NOTE: Give a lot of attention to making straight cuts. You'll probably need to use
some of these scrap pieces and they'll fit better with straight edges.
6. Raising & Bracing Walls
Now the wall is ready to be raised. This may require some extra
muscle, so get a few people to help out.
With the wall still laying flat, position the bottom plate on a
previously made chalkline mark (its width from the edge). Tack
the bottom plate by toenailing a few nails through the top of the
bottom plate to the subfloor.
Slowly walk the wall upright. The tack nails will help hold the wall in place. Tap the
wall flush and square it into place with a sledgehammer. Nail the bottom plate to
the subfloor -- into the floor joists if possible.
When the wall sections are nailed together, additional corner
bracing is needed until the roof is framed to keep the walls from
swaying.
Overlapping the corner joints, nail the remaining cap plate sections
on the top plates. You may be able to take some slight bows out of
the top plates, but they'll need bracing.
Run a stringline to check how straight the top plate is. Straighten any top plate
bowing by pushing a brace board into the plate until it's flush. Anchor the brace by
nailing it to a stake driven into the ground.
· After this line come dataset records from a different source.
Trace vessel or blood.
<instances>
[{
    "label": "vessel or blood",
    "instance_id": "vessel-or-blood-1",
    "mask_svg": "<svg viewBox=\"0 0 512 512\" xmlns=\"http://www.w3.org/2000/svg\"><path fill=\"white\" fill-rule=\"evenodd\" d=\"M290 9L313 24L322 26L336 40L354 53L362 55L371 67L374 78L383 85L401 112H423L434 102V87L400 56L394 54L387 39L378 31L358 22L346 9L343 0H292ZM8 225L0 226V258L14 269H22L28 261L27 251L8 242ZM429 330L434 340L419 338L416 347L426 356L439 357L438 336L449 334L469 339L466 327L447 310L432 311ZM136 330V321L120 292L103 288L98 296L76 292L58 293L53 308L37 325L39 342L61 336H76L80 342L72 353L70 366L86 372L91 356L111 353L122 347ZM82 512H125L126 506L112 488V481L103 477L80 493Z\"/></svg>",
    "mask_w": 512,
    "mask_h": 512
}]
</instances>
Place 2x4s diagonally from the top corners to the rim joist, a long brace on one side
and a short brace on the other. However, this is just a guideline. You may need
even more bracing for your project.
Wall Framing Questions
This information will be on future tests/quizzes and the exam.
1. Label these
parts of the
wall:
2. What is conventional stud spacing?
3. What is the difference between a load bearing and a non-load bearing wall?
4. What is the purpose of building paper?
5. How much larger should the R.O. of a window be for better insulation?
6. Draw a three-stud arrangement for an exterior wall corner.
7. What is the function of the sole plate?
8. What is the common length of wall studs?
Why are studs measured at this odd
distance, and not a more round measurement?
9. What are cripples and jacks?
10.
Why are headers needed?
11.
In what kind of structure are extra studs used and why?
12.
Describe the steps of plate layout.
13.
What are the common materials used in exterior wall sheathing?
14.
Describe the 6 steps when assembling a wall section.